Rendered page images
___

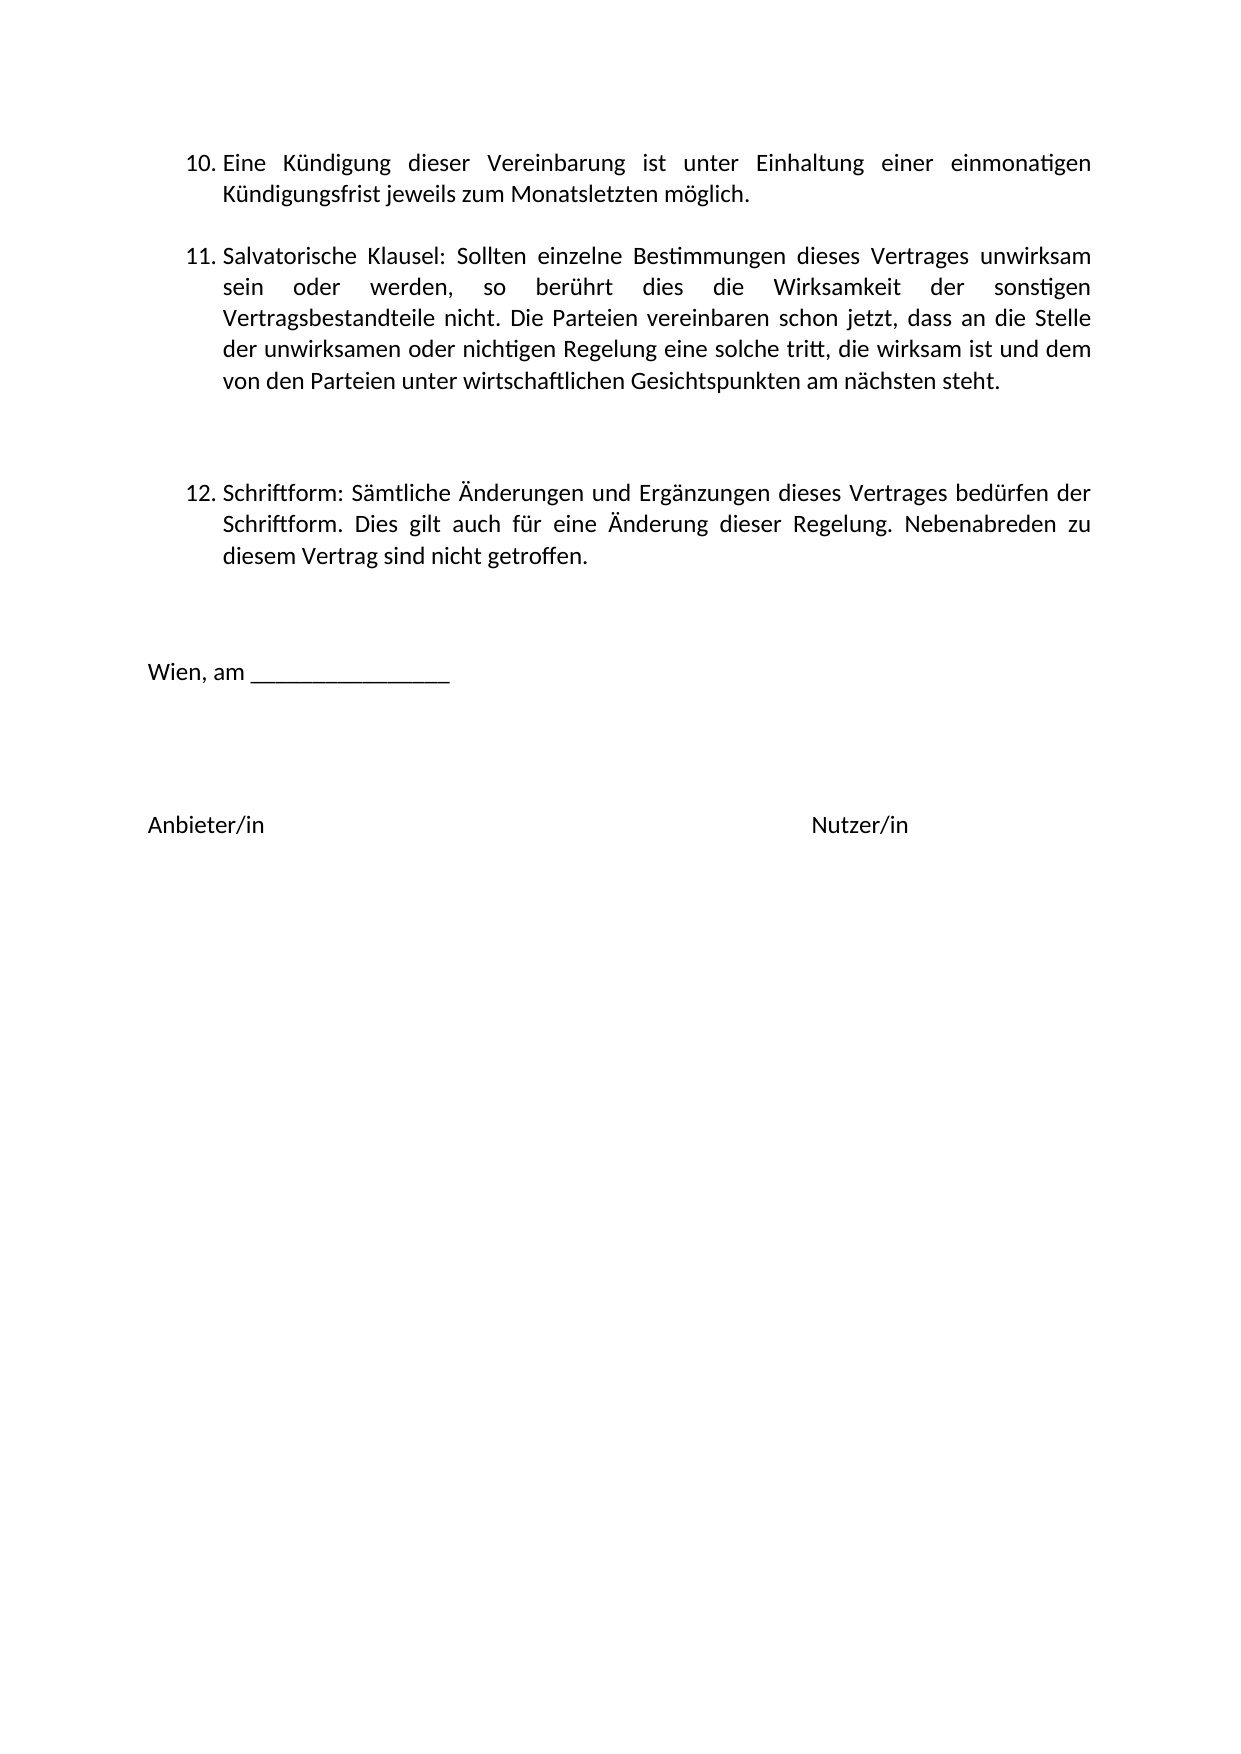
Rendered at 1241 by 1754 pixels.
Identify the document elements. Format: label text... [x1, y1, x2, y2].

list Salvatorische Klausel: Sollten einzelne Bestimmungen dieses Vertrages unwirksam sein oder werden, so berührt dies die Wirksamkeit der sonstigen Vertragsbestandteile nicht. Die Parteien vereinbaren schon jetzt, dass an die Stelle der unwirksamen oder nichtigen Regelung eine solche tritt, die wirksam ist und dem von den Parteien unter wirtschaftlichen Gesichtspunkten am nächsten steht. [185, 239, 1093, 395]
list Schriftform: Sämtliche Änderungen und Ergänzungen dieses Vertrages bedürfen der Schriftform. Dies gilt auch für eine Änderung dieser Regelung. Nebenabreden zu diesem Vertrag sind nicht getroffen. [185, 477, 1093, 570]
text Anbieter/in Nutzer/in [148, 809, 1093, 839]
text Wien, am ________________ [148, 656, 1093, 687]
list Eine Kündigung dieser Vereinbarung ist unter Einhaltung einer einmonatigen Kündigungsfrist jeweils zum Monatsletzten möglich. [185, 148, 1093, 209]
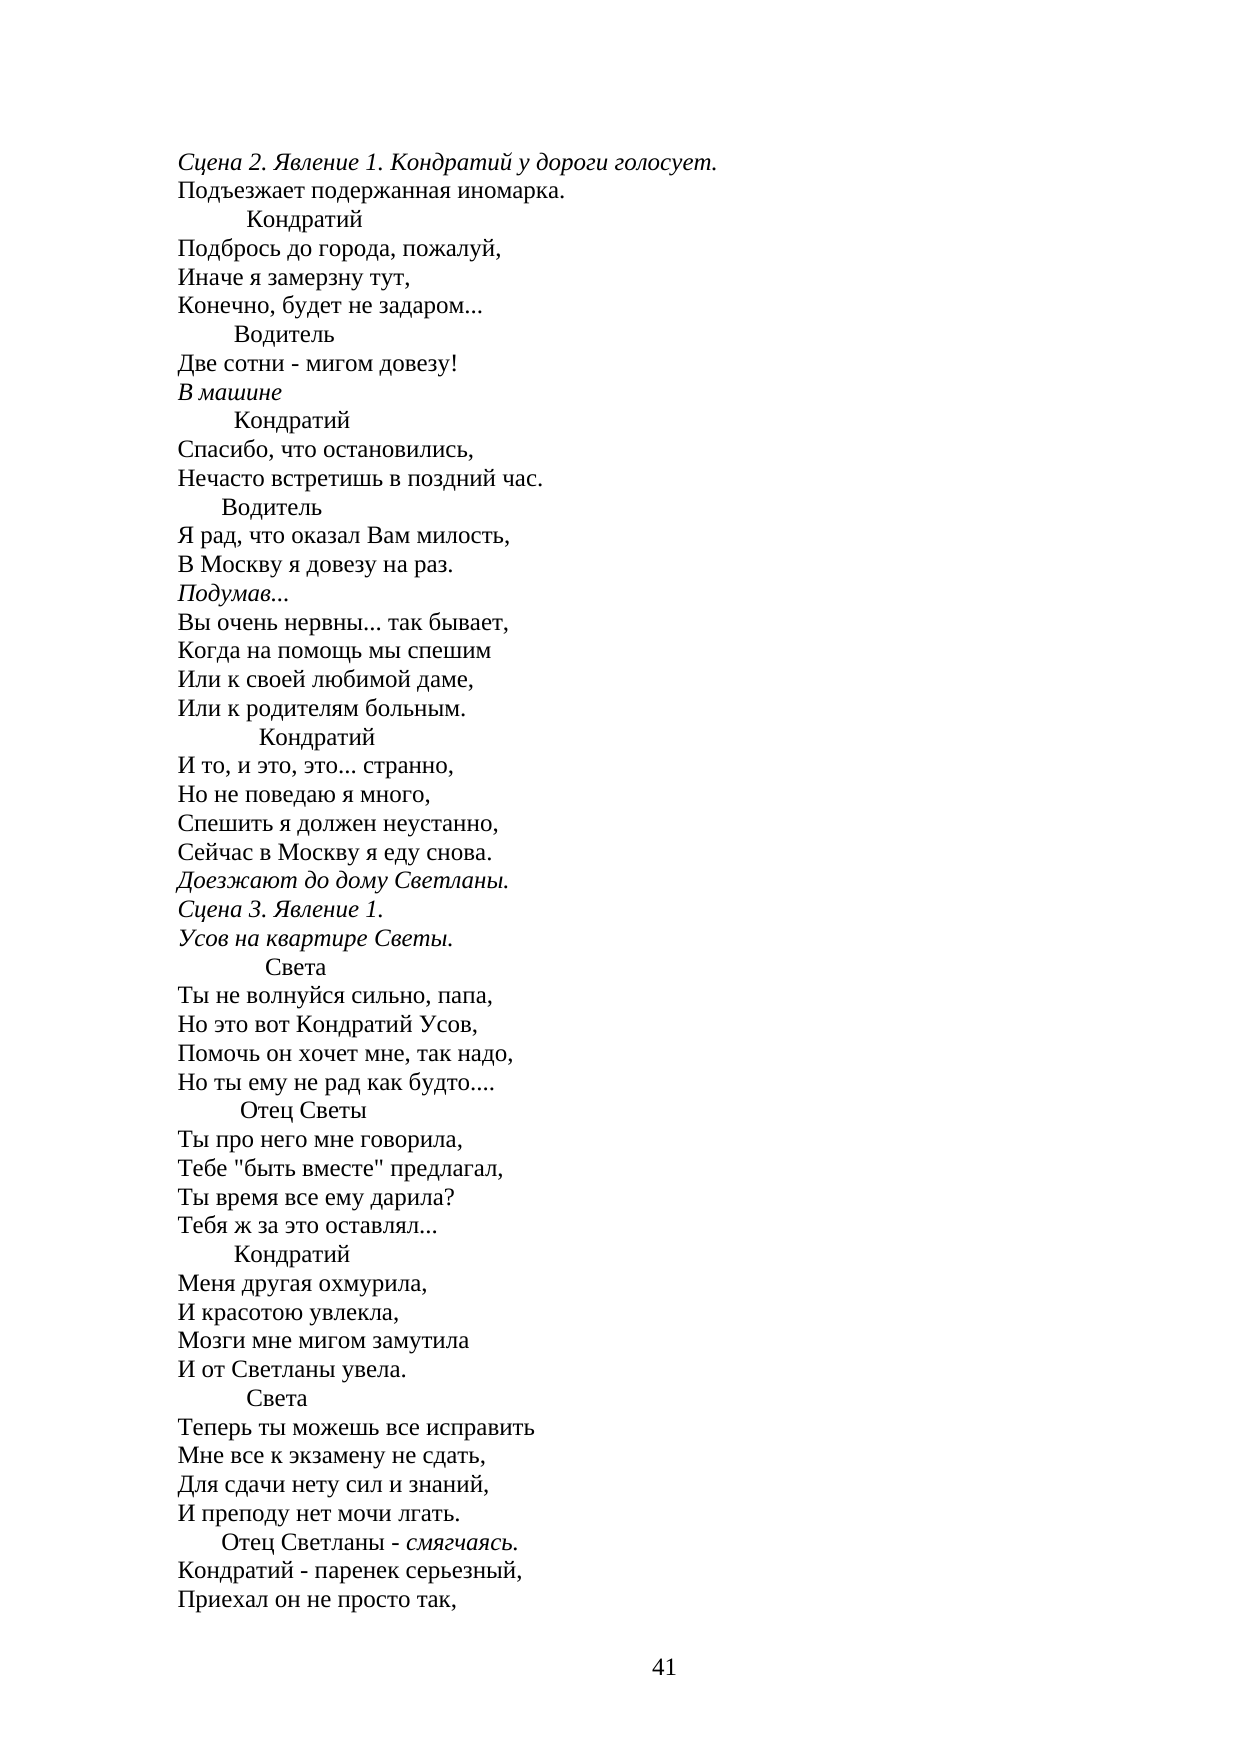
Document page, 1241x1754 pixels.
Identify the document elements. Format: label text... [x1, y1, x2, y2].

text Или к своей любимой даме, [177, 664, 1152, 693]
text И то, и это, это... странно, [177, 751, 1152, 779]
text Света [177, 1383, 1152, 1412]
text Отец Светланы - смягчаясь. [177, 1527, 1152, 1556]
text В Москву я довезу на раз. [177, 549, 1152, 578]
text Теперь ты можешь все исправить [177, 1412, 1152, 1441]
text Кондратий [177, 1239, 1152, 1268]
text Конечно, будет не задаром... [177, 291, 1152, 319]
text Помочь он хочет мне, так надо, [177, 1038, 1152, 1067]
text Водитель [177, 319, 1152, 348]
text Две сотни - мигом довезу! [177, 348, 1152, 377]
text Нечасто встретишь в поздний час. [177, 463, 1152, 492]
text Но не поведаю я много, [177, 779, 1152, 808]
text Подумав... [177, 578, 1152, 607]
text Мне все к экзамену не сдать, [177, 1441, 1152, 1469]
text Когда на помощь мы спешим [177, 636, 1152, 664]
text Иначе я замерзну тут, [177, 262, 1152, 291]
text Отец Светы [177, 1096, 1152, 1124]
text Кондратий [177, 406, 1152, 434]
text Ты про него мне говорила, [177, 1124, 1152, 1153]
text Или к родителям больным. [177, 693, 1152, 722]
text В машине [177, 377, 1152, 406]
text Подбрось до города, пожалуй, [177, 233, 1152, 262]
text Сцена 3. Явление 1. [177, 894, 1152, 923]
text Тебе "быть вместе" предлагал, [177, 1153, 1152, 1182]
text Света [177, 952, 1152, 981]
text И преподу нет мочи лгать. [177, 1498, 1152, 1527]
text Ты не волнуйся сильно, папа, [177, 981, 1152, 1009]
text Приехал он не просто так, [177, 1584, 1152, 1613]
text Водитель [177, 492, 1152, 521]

___

— Problem statement —
Could you output exactly the lines from the one containing "Document page, 1241x1754 pixels." to the end of the entries above, both included, and no others?

— Solution to this problem —
Document page, 1241x1754 pixels.
Identify the document elements. Format: label text... [x1, y1, x2, y2].

text Или к своей любимой даме, [177, 664, 1152, 693]
text И то, и это, это... странно, [177, 751, 1152, 779]
text Света [177, 1383, 1152, 1412]
text Отец Светланы - смягчаясь. [177, 1527, 1152, 1556]
text В Москву я довезу на раз. [177, 549, 1152, 578]
text Теперь ты можешь все исправить [177, 1412, 1152, 1441]
text Кондратий [177, 1239, 1152, 1268]
text Конечно, будет не задаром... [177, 291, 1152, 319]
text Помочь он хочет мне, так надо, [177, 1038, 1152, 1067]
text Водитель [177, 319, 1152, 348]
text Две сотни - мигом довезу! [177, 348, 1152, 377]
text Нечасто встретишь в поздний час. [177, 463, 1152, 492]
text Но не поведаю я много, [177, 779, 1152, 808]
text Подумав... [177, 578, 1152, 607]
text Мне все к экзамену не сдать, [177, 1441, 1152, 1469]
text Когда на помощь мы спешим [177, 636, 1152, 664]
text Иначе я замерзну тут, [177, 262, 1152, 291]
text Отец Светы [177, 1096, 1152, 1124]
text Кондратий [177, 406, 1152, 434]
text Ты про него мне говорила, [177, 1124, 1152, 1153]
text Или к родителям больным. [177, 693, 1152, 722]
text В машине [177, 377, 1152, 406]
text Подбрось до города, пожалуй, [177, 233, 1152, 262]
text Сцена 3. Явление 1. [177, 894, 1152, 923]
text Тебе "быть вместе" предлагал, [177, 1153, 1152, 1182]
text Света [177, 952, 1152, 981]
text И преподу нет мочи лгать. [177, 1498, 1152, 1527]
text Ты не волнуйся сильно, папа, [177, 981, 1152, 1009]
text Приехал он не просто так, [177, 1584, 1152, 1613]
text Водитель [177, 492, 1152, 521]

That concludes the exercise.